Other than the claims by Pedro, et al., that exhibit "J" had been revoked by
exhibit "1", exhibit "J" appears to have been executed in compliance with legal
requirements, i.e., as to form and acceptance. 17 It is true that the cadastral
court was supposed to have attributed fraud on the part of Jose in making
Abdon sign the exhibit, 18 (according to Pedro, Abdon affixed his signature
thereon upon "the belief that it was a deed of sale of the land purchased from
one Marciano Santos" 19) but as found by the Court of Appeals, It is a theory
that "must be received with a 'grain of salt', 20 because, for one thing, Jose is
dead, and for another, the petitioners have adduced evidence that exhibit "J"
was genuine. We are bound by the factual finding of the Appellate Court and
as we averred, we are disposing of this question on pure questions of law.
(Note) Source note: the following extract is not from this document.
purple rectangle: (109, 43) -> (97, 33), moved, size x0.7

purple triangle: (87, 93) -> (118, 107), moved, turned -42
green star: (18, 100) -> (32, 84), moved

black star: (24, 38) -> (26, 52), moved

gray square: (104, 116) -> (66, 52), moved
As to exhibit "T", the finding of the Court of Appeals that it was defective is just
as controlling on this Court, that is, that "it was signed by Abdon Arceo after
the death of his wife on September 16, 1942 and does not contain the
acceptance ... by Jose Arceo." 21

We can not say that exhibit "1" had validly revoked exhibit "J". The weight of
authority is that a valid donation, once accepted, becomes
irrevocable, 22 except on account of officiousness, 23 failure by the donee to
comply with charges imposed in the donation, 24 or by reason of
ingratitude. 25 There is simply no proof that Abdon when he executed exhibit
"1", was in possession of a legal ground for annulment.

We can not thus accept the Court of Appeals' holding that exhibit "1" had
"neutralized the force and effect" 26 of exhibit "J".
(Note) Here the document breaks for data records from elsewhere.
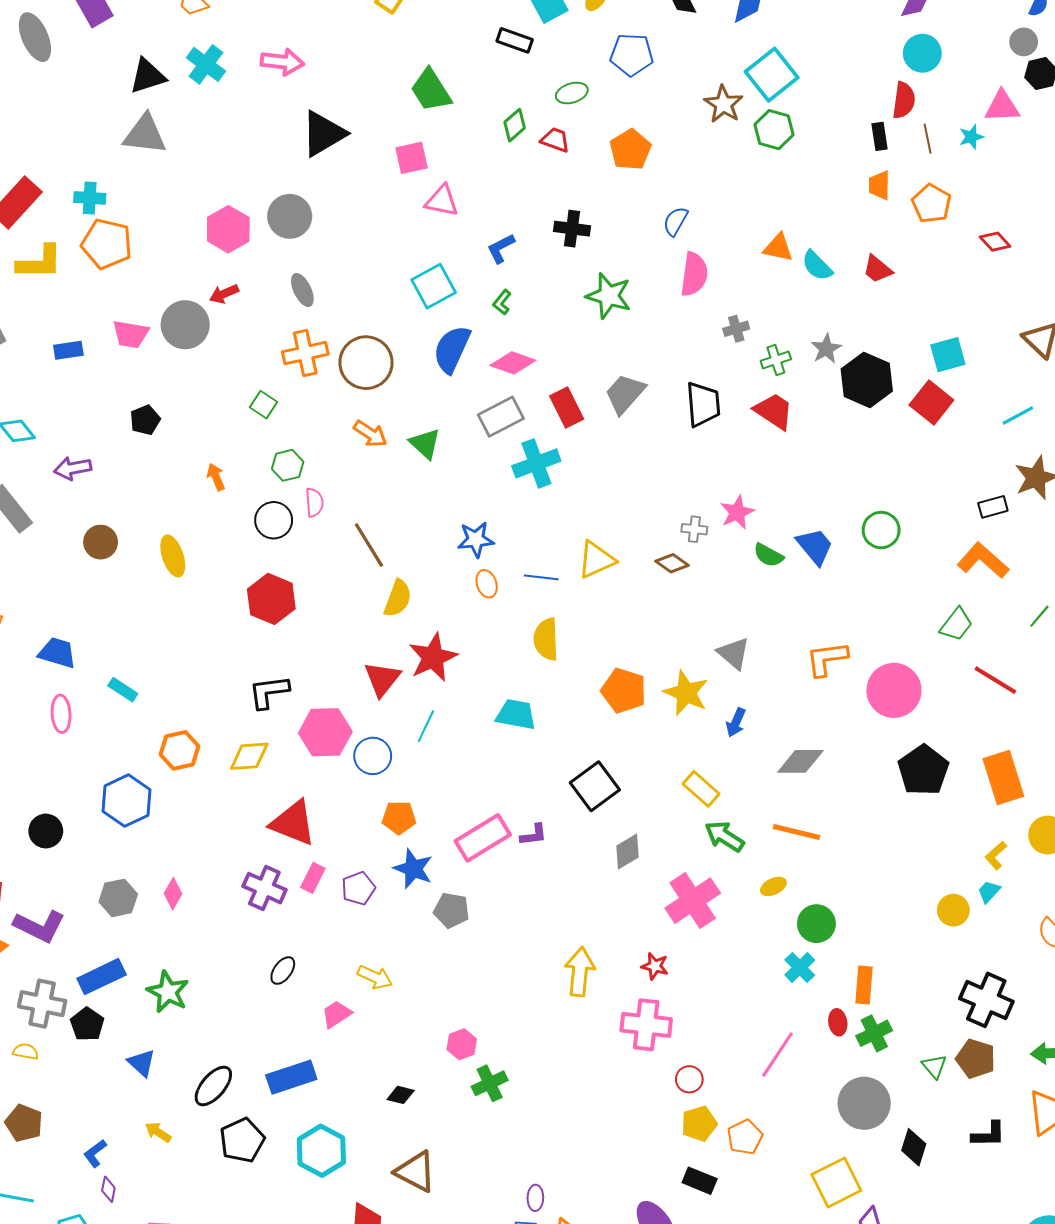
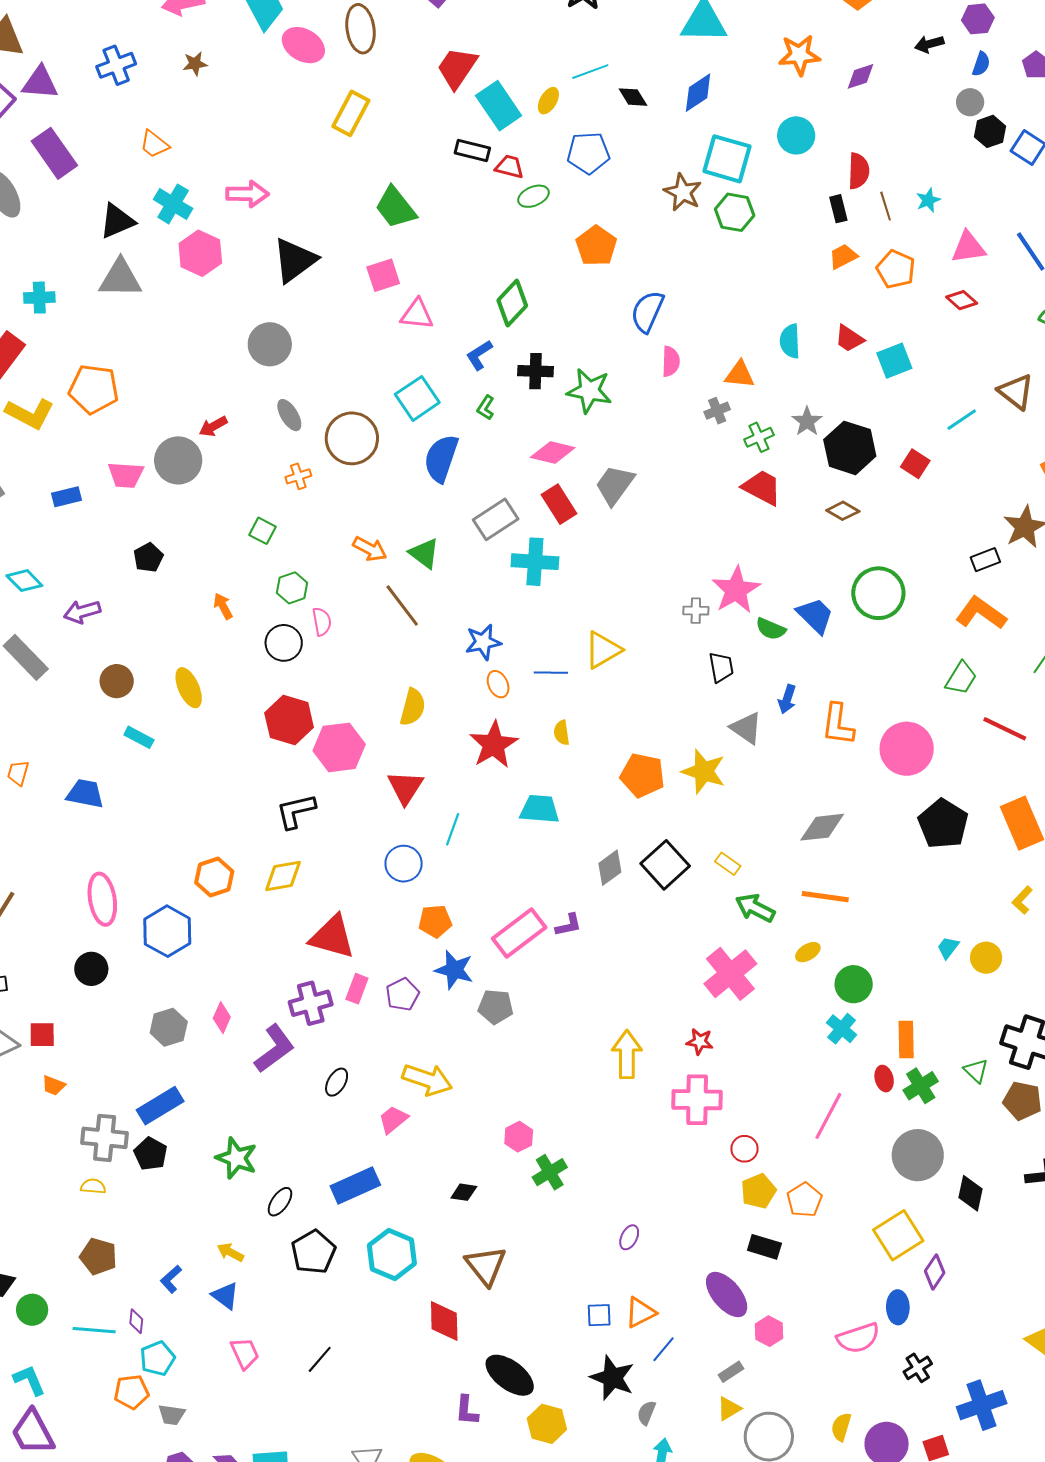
cyan circle: (922, 53) -> (796, 135), moved
cyan square: (772, 75) -> (727, 159), turned -30
pink triangle: (1002, 106) -> (968, 247), moved
green diamond: (515, 125) -> (512, 303), moved, size x1.4
red trapezoid: (555, 140) -> (509, 167), moved
orange trapezoid: (879, 185) -> (843, 257), turned 68
cyan cross: (90, 198) -> (39, 298), moved
blue semicircle: (676, 221) -> (647, 312), size x1.4
pink hexagon: (228, 229) -> (200, 253), moved
black cross: (572, 229) -> (535, 371), moved
orange triangle: (778, 248) -> (740, 375), moved
yellow L-shape: (40, 262) -> (30, 414), turned 33
cyan semicircle: (817, 266) -> (790, 341), turned 48
pink semicircle: (694, 274) -> (671, 361), size x0.7
orange cross: (305, 353) -> (298, 476), size x0.6
cyan square: (948, 355) -> (894, 361), moved
brown circle: (366, 363) -> (352, 438), moved
pink diamond: (513, 363) -> (553, 452), moved
red square: (931, 402) -> (915, 464), size x0.7
black trapezoid: (703, 404) -> (721, 667), moved, size x0.7
cyan line: (1018, 416) -> (962, 420), moved
cyan cross: (536, 463) -> (535, 562), turned 30
pink star: (737, 512) -> (736, 590), size x1.4
green circle: (881, 530) -> (878, 593), size x1.4
brown line: (369, 545) -> (402, 605), moved
brown diamond: (672, 563) -> (843, 511), moved
yellow semicircle: (546, 639) -> (562, 733), size x0.6
red star: (433, 657) -> (494, 745), moved
orange L-shape: (827, 659) -> (838, 724), turned -69
cyan rectangle: (123, 690) -> (139, 737), moved
pink ellipse: (61, 714) -> (102, 899), moved, size x1.4
blue arrow: (736, 723) -> (787, 699), moved
pink hexagon: (325, 732) -> (339, 747), moved
black square: (595, 786) -> (665, 865), moved
yellow rectangle: (701, 789) -> (728, 864), size x0.7
gray diamond: (627, 852) -> (610, 868), moved
purple cross: (264, 888) -> (311, 1003), turned -33
cyan trapezoid: (989, 892) -> (948, 948), moved
purple L-shape: (39, 926) -> (274, 1049), moved, turned -57
yellow arrow: (375, 977) -> (427, 1080), size x1.4
green star: (168, 992) -> (236, 1158), moved
blue triangle: (142, 1063) -> (225, 1296), moved
green triangle: (934, 1066) -> (976, 1071), moved
black ellipse: (213, 1086) -> (280, 1202), size x0.7
brown triangle: (415, 1172) -> (486, 1266), turned 30
purple diamond: (108, 1189) -> (136, 1321), moved
purple ellipse: (535, 1198) -> (629, 1237), moved, turned 30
It is therefore this Court's ruling that the disposition under exhibit "J" in favor of
Jose (whose rights were transmitted to Virginia, et al.) should be respected.

We find no need in settling the issue of true dates of the parties' exhibits,
because first, it is an issue of fact and second, because whatever their true
dates, there is no obstacle to the validity of the claims of Virginia, et al.

WHEREFORE, the Decision appealed from is SET ASIDE. The court a quo is
ORDERED to distribute the properties covered by the donation inter vivos,
dated October (or September) 27, 1941, exhibit "J", according to the terms and
conditions set forth therein, and in the proportions indicated thereby. No costs.